在R中创建边缘列表

时间:2015-02-08 11:26:45

标签: r edge-list

我有这样的数据:

ID=c(rep("ID1",3), rep("ID2",2), "ID3", rep("ID4",2))
item=c("a","b","c","a","c","a","b","a")

data.frame(ID,item)

ID1 a
ID1 b
ID1 c
ID2 a
ID2 c
ID3 a
ID4 b
ID4 a

我需要它作为这样的边缘列表:

a;b
b;c
a;c
a;c
b;a

来自ID1的前三个边缘,ID2中的第四个边缘,ID3没有边缘,所以没有边缘,ID4中的第五个边缘。
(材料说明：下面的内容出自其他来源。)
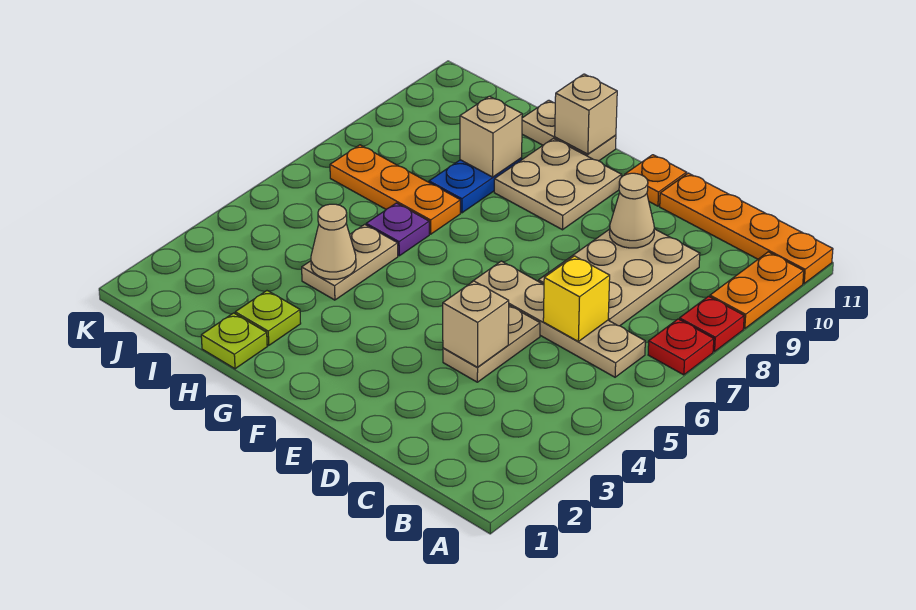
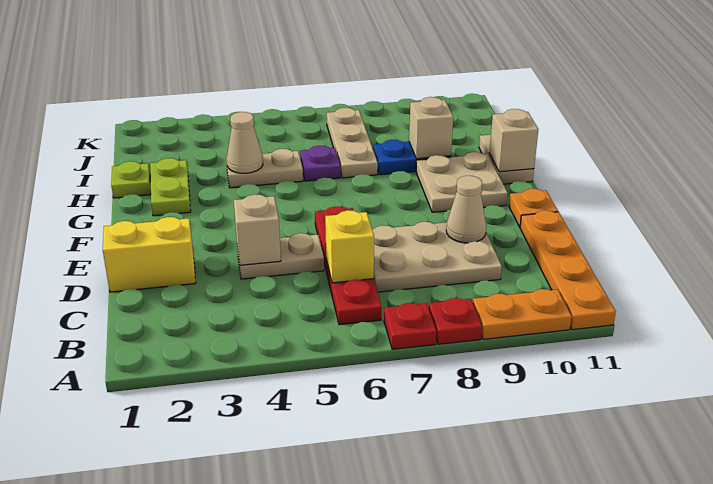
tan 1x4 plate [472,261,645,377] -> red 1x4 plate [315,207,382,325]
none -> yellow 1x2 brick [103,217,196,292]
lime 1x1 plate [235,291,301,345] -> lime 1x2 plate [150,158,191,216]
orange 1x3 plate [330,145,460,234] -> tan 1x3 plate [326,108,378,178]

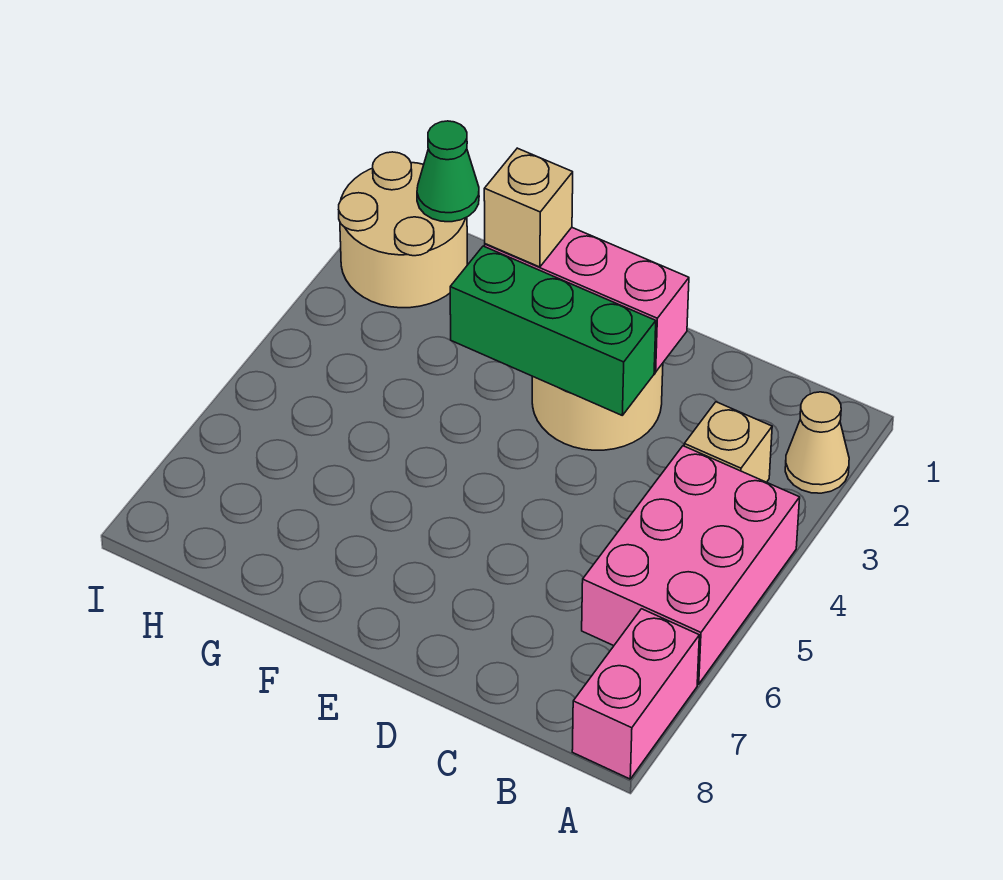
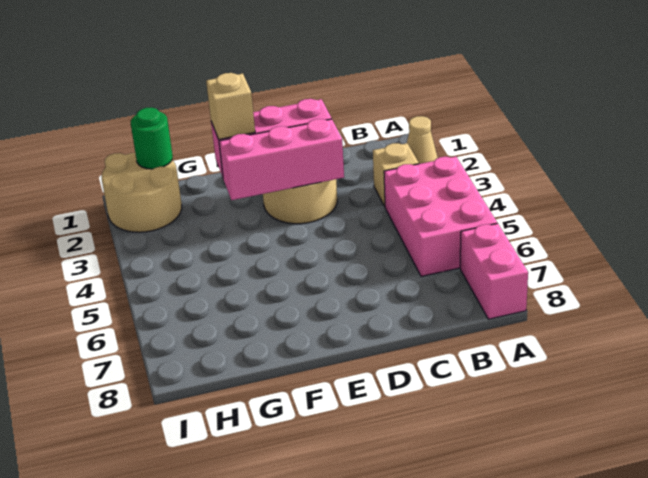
green 1x3 brick [450,246,656,415] -> pink 1x3 brick [219,119,344,200]
green 1x1 cone [417,121,479,222] -> green 1x1 round brick [131,108,173,169]

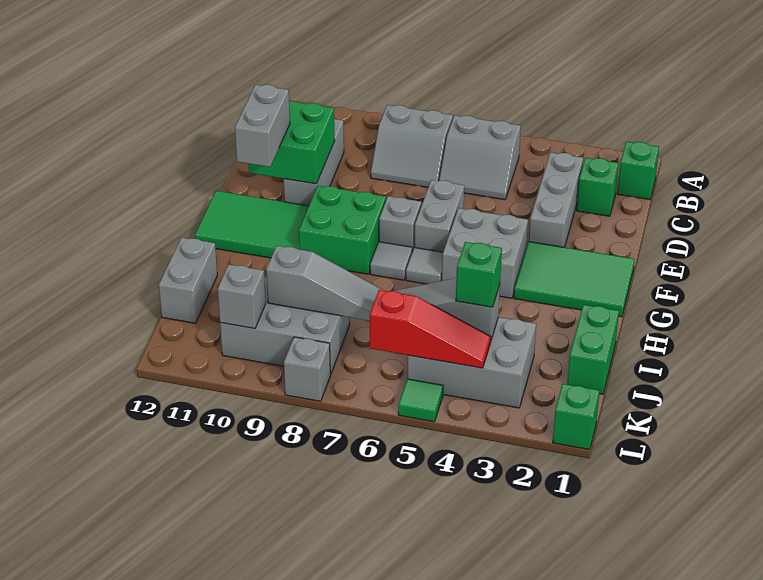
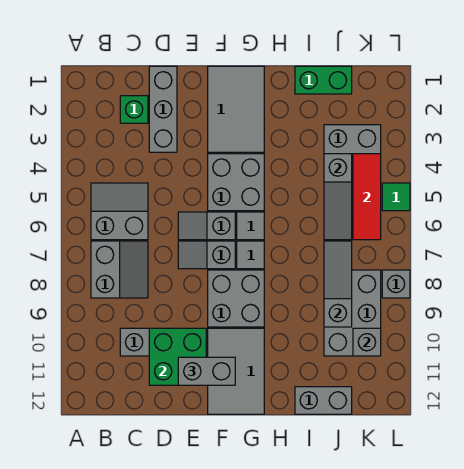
green 1x1 brick [617,142,659,199] -> none
grey 2x2 slope [439,115,521,200] -> grey 2x2 slope turned to [91,183,148,240]
grey 1x3 brick [529,152,583,247] -> grey 1x3 brick turned to [149,66,177,152]
grey 1x2 brick [415,180,464,252] -> grey 1x2 slope [178,212,235,240]
green 2x3 tile [514,242,635,317] -> grey 2x3 tile [208,66,264,152]
green 2x2 brick [299,186,386,274] -> grey 2x2 brick [208,270,264,327]
green 2x3 tile [195,191,309,258] -> grey 2x3 tile [208,328,264,414]
green 1x1 brick [456,242,502,307] -> none
red 1x3 slope [370,290,491,368] -> red 1x3 tile [353,154,381,240]
green 1x1 brick [553,384,600,450] -> none

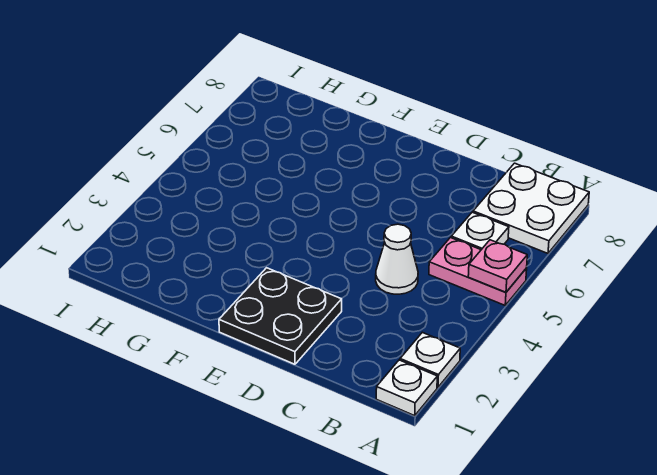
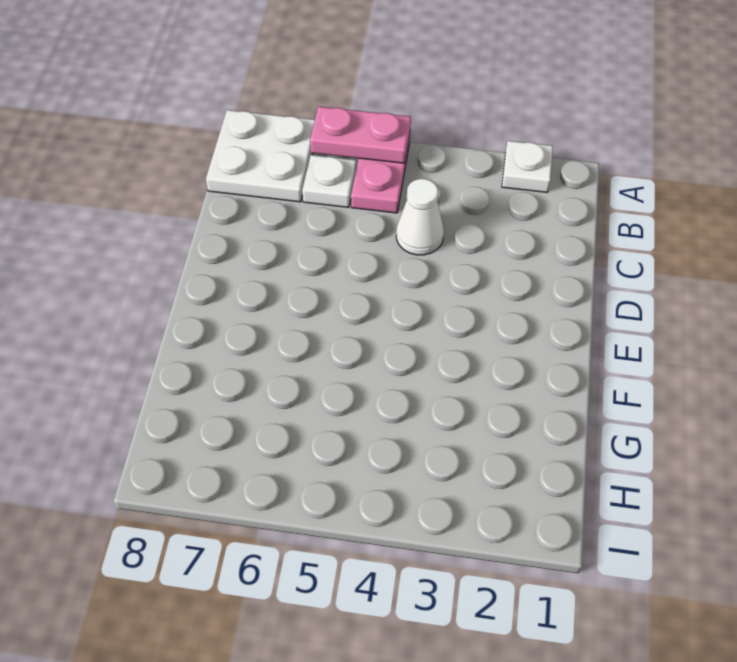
white 1x1 plate [376,360,437,416] -> none
pink 1x1 plate [468,240,527,292] -> pink 1x2 plate [310,107,411,163]
black 2x2 plate [219,268,342,364] -> none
有关如何实现这一目标的任何想法?熔融/铸造?

3 个答案:

答案 0 :(得分:6)

我猜应该有一个简单的igrpah解决方案,但这是一个使用data.table

的简单解决方案
library(data.table)
setDT(df)[, if(.N > 1) combn(as.character(item), 2, paste, collapse = ";"), ID]

#     ID  V1
# 1: ID1 a;b
# 2: ID1 a;c
# 3: ID1 b;c
# 4: ID2 a;c
# 5: ID4 b;a

答案 1 :(得分:3)

尝试

 res <- do.call(rbind,with(df, tapply(item, ID, 
         FUN=function(x) if(length(x)>=2) t(combn(x,2)))))
  paste(res[,1], res[,2], sep=";")
 #[1] "a;b" "a;c" "b;c" "a;c" "b;a"

答案 2 :(得分:2)

这是一个更具可扩展性的解决方案,它使用与其他解决方案相同的核心逻辑:

library(plyr)
library(dplyr)

ID=c(rep("ID1",3), rep("ID2",2), "ID3", rep("ID4",2))
item=c("a","b","c","a","c","a","b","a")

dfPaths = data.frame(ID, item)
dfPaths2 = dfPaths %>% 
  group_by(ID) %>% 
  mutate(numitems = n(), item = as.character(item)) %>%
  filter(numitems > 1)


ddply(dfPaths2, .(ID), function(x) t(combn(x$item, 2)))